Data items
◆ ◆ ◆ ◆
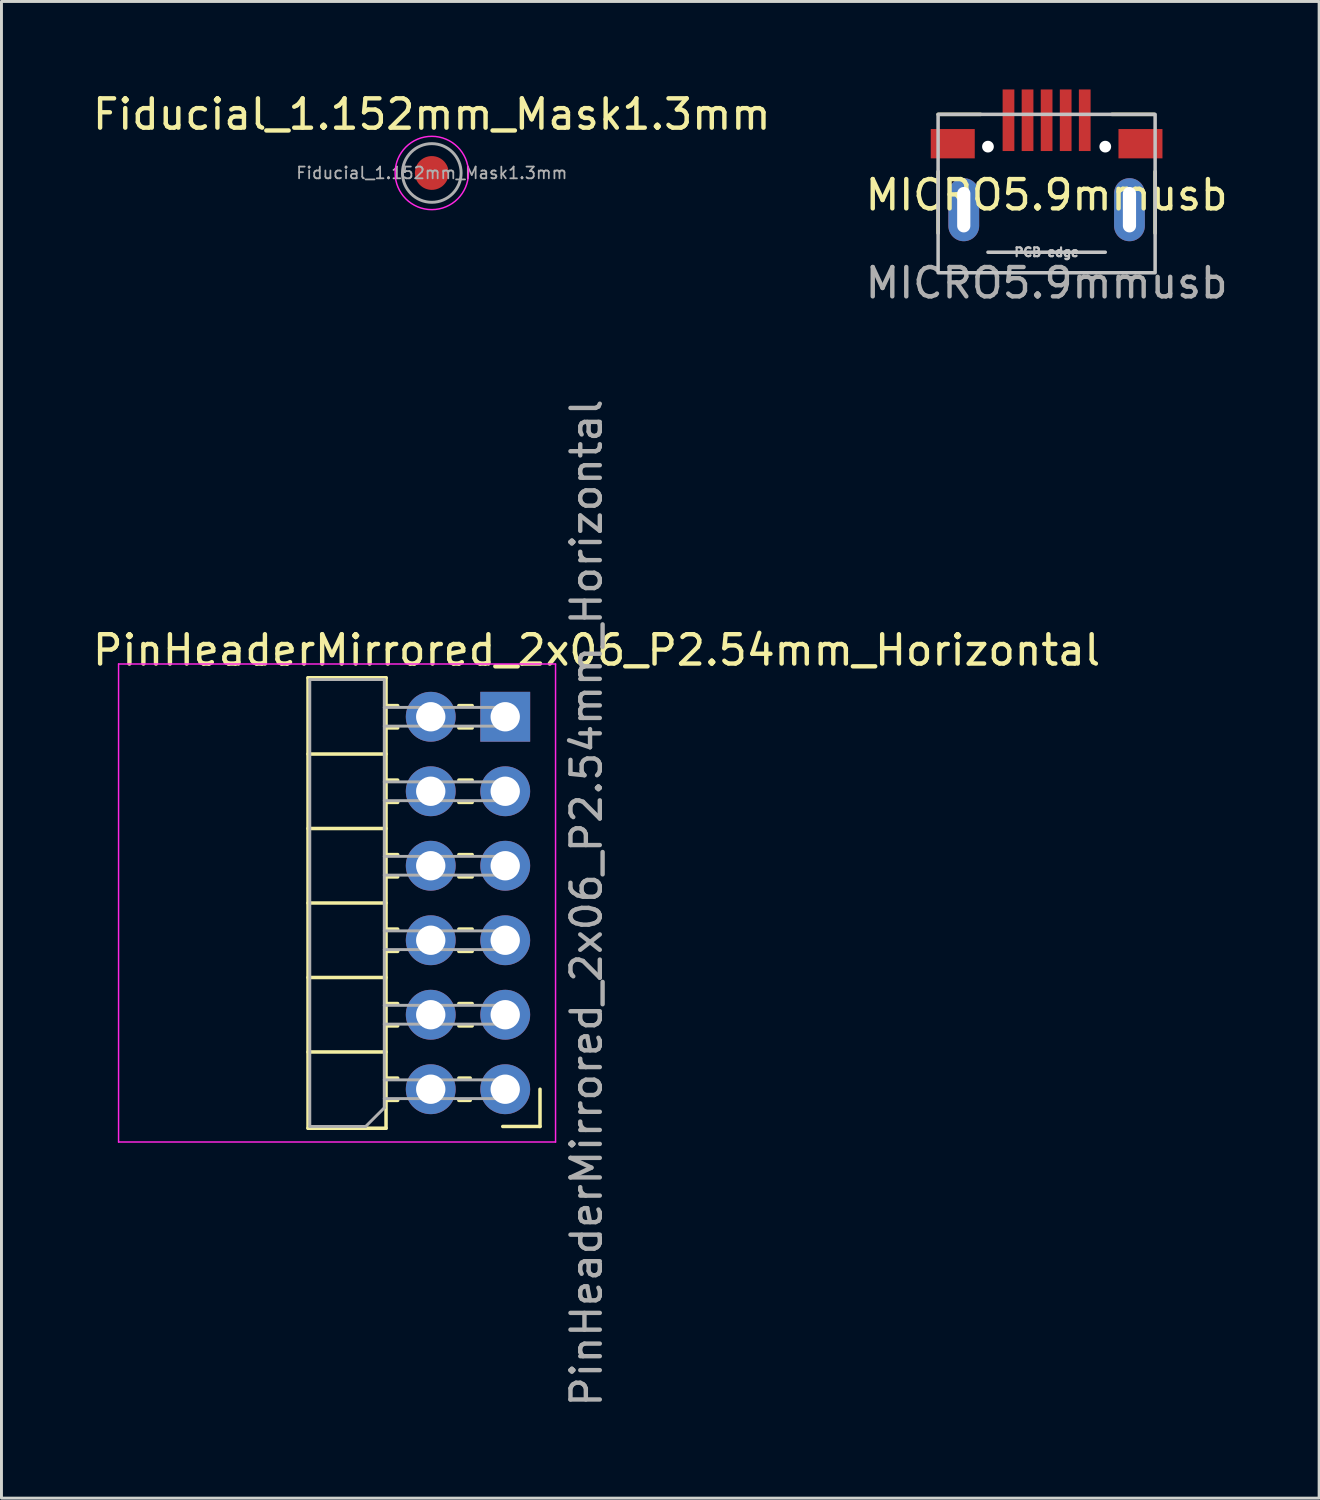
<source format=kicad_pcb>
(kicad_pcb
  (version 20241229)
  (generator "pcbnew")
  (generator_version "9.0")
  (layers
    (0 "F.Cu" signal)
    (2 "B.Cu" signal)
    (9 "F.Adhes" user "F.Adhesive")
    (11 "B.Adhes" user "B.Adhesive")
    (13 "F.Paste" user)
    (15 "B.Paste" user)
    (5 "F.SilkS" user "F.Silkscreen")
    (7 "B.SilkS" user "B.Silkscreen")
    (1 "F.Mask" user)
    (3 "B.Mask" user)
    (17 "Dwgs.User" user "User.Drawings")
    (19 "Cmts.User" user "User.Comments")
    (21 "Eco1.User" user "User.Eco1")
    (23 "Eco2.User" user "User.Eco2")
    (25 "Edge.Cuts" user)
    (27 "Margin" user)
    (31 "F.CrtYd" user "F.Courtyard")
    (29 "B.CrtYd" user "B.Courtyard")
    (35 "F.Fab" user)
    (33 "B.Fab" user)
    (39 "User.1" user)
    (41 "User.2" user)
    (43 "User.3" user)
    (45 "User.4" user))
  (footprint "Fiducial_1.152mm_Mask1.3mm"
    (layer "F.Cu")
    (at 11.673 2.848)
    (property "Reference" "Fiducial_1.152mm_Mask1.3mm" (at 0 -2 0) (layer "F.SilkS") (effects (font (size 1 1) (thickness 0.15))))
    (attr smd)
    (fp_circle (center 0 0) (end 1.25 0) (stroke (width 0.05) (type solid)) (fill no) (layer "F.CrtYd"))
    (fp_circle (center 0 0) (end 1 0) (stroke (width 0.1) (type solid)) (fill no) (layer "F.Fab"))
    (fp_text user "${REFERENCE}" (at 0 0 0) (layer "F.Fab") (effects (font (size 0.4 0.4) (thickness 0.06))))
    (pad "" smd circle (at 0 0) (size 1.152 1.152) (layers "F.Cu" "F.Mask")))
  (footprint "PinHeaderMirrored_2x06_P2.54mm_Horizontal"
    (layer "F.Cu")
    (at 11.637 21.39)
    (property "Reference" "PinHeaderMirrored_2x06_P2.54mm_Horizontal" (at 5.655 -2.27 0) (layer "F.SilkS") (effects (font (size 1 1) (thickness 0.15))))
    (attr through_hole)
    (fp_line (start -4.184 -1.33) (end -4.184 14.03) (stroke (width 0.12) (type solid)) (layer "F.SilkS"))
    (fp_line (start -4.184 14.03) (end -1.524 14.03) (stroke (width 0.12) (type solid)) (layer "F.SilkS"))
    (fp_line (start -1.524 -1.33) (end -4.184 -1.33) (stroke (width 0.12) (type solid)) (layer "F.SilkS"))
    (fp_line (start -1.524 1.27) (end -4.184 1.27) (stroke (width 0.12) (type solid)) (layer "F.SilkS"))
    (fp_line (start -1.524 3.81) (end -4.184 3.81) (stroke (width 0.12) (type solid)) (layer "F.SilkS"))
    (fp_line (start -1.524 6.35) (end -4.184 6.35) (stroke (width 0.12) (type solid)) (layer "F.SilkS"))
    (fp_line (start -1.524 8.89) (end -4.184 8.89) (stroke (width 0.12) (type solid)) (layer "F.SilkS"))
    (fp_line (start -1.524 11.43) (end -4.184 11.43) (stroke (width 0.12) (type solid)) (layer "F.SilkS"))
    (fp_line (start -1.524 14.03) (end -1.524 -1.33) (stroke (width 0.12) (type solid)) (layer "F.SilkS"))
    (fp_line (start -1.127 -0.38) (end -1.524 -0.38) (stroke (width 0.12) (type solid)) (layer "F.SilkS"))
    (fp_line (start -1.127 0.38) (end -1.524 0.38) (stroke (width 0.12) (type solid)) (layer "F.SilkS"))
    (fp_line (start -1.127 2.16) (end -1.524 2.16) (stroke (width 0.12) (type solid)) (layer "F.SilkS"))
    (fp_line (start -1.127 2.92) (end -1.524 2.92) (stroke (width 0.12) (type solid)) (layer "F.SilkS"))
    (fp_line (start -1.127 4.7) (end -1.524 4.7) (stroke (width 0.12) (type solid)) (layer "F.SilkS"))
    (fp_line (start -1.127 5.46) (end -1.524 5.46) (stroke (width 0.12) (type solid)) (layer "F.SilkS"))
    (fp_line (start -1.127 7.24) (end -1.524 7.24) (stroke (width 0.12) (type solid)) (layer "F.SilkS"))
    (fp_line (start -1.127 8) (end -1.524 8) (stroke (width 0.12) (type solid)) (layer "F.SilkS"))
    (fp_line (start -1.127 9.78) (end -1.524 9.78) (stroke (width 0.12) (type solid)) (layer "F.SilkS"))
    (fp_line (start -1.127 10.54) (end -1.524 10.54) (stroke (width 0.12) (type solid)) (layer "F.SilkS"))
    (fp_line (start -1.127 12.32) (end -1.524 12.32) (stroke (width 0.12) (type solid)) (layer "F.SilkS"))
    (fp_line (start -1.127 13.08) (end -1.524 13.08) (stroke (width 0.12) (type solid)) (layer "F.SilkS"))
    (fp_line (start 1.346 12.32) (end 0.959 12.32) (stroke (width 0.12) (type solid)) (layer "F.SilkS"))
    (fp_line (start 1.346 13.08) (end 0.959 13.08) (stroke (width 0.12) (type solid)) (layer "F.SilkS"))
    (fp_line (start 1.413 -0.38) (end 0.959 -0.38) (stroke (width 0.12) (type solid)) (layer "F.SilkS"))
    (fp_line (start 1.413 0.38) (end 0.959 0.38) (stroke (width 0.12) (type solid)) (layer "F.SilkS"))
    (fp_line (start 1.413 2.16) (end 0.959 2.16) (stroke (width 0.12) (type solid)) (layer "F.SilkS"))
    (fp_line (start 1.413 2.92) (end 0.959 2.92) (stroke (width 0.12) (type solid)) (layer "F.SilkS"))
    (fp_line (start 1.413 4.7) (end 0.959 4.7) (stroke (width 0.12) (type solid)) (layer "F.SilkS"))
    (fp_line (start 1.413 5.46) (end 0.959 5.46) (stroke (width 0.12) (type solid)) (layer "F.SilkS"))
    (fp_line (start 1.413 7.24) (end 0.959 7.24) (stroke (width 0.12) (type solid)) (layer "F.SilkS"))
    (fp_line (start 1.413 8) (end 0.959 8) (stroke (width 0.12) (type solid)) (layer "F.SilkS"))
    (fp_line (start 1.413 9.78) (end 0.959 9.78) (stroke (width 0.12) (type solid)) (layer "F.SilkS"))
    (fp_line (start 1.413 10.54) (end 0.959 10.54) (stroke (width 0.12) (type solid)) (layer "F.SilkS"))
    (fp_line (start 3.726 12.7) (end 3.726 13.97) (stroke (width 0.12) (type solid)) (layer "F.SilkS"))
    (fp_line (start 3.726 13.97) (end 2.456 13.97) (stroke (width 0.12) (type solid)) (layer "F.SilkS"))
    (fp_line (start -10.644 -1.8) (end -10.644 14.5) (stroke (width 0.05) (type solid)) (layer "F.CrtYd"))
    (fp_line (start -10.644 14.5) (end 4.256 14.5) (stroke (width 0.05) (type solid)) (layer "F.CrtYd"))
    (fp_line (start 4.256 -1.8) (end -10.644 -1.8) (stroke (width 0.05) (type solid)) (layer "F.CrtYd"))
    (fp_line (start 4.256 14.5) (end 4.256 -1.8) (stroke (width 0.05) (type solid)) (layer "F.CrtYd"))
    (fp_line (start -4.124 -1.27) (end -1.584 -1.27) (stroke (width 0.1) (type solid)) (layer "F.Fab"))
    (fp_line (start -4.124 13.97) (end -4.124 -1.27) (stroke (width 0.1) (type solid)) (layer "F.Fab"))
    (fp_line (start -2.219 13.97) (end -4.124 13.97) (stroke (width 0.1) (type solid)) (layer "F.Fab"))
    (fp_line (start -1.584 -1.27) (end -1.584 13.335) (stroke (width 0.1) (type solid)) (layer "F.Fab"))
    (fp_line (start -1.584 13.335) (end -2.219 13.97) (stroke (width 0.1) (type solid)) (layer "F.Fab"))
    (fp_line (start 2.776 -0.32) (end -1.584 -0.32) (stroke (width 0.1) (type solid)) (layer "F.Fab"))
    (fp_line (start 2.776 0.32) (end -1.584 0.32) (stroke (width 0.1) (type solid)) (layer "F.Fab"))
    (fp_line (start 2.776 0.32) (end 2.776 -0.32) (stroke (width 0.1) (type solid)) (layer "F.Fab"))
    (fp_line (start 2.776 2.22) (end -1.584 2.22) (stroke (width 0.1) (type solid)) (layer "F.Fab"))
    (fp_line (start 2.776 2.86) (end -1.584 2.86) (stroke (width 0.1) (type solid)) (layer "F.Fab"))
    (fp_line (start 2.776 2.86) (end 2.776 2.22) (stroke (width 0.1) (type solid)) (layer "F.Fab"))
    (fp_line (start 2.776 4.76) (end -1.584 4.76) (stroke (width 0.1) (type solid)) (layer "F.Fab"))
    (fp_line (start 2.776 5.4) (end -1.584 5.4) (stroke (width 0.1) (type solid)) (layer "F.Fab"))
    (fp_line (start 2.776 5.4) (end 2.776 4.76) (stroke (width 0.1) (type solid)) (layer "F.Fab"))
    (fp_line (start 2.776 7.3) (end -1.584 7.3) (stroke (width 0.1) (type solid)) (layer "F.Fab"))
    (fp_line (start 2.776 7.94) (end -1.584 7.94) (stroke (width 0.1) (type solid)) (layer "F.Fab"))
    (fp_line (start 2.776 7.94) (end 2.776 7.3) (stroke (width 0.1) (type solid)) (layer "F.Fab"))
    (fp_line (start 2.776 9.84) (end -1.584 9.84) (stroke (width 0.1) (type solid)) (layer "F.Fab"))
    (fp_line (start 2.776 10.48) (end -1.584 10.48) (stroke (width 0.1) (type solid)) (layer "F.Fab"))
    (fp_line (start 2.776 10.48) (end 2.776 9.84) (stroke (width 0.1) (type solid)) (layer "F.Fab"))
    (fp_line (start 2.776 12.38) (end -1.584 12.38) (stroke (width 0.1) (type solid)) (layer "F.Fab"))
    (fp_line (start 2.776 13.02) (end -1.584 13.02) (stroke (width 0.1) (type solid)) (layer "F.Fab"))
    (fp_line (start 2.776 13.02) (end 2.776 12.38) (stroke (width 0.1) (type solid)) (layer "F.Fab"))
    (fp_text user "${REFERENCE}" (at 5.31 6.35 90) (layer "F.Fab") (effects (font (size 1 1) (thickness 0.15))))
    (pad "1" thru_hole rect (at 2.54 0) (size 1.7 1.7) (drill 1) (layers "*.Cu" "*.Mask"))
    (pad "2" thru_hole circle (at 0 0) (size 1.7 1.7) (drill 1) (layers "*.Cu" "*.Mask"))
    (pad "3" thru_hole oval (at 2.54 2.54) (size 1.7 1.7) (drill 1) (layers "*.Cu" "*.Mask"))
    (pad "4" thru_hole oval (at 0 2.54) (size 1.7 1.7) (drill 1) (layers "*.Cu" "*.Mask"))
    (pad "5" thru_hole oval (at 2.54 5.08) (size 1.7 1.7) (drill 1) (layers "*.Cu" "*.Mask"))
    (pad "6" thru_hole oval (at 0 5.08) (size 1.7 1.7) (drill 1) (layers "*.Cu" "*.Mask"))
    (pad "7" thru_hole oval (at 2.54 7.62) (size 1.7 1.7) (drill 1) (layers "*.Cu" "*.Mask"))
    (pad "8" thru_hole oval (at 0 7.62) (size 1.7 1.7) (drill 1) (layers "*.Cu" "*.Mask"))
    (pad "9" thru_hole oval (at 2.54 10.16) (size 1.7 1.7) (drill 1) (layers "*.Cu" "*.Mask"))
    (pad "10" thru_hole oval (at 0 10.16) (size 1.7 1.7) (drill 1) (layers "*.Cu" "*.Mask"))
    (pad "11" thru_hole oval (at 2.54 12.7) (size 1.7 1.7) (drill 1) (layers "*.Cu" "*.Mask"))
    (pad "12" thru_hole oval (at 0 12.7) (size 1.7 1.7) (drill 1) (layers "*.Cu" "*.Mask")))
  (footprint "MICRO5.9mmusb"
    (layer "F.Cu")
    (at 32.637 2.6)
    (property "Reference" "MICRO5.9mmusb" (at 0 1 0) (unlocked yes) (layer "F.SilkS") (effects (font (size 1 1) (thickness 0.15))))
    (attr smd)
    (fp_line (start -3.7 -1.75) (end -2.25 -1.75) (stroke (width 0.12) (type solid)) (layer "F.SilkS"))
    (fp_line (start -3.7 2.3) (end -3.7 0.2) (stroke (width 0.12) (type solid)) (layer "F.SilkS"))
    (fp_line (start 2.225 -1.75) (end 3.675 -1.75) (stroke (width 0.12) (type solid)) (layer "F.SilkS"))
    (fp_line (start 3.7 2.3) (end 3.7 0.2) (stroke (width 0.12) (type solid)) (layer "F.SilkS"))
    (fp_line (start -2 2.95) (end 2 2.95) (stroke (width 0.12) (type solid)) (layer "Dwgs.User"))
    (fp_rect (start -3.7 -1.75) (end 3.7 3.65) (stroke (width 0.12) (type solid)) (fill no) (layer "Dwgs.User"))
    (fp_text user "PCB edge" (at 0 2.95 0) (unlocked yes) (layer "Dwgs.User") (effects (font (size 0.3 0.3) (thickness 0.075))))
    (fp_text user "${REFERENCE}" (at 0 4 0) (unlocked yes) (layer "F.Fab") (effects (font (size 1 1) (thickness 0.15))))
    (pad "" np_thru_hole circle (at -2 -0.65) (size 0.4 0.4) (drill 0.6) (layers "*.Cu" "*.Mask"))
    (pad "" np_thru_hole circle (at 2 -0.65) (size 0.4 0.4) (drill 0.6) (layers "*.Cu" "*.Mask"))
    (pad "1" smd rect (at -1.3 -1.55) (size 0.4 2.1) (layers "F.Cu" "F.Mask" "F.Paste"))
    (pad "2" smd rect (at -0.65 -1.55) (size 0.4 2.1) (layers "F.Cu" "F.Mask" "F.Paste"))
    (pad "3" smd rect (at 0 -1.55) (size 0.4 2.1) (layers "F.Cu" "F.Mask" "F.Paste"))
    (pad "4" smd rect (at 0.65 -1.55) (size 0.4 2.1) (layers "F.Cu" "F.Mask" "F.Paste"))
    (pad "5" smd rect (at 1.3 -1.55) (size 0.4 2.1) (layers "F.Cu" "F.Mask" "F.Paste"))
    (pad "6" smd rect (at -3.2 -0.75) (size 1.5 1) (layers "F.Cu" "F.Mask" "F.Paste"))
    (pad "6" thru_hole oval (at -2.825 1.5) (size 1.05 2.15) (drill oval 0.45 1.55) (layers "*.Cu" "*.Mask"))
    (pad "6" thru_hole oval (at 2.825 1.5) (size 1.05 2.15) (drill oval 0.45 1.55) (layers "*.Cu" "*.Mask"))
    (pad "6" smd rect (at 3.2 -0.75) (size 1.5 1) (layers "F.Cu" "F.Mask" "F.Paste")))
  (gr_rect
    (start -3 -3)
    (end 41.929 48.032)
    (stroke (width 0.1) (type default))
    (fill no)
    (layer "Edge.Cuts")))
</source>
◆ ◆ ◆ ◆
Your objective
Write out only the lines that run from the line containing "(fp_line (start -1.524 14.03)" through the line containing "(fp_line (start -1.127 7.24)", both included, exactly as they appear above.

Task response
    (fp_line (start -1.524 14.03) (end -1.524 -1.33) (stroke (width 0.12) (type solid)) (layer "F.SilkS"))
    (fp_line (start -1.127 -0.38) (end -1.524 -0.38) (stroke (width 0.12) (type solid)) (layer "F.SilkS"))
    (fp_line (start -1.127 0.38) (end -1.524 0.38) (stroke (width 0.12) (type solid)) (layer "F.SilkS"))
    (fp_line (start -1.127 2.16) (end -1.524 2.16) (stroke (width 0.12) (type solid)) (layer "F.SilkS"))
    (fp_line (start -1.127 2.92) (end -1.524 2.92) (stroke (width 0.12) (type solid)) (layer "F.SilkS"))
    (fp_line (start -1.127 4.7) (end -1.524 4.7) (stroke (width 0.12) (type solid)) (layer "F.SilkS"))
    (fp_line (start -1.127 5.46) (end -1.524 5.46) (stroke (width 0.12) (type solid)) (layer "F.SilkS"))
    (fp_line (start -1.127 7.24) (end -1.524 7.24) (stroke (width 0.12) (type solid)) (layer "F.SilkS"))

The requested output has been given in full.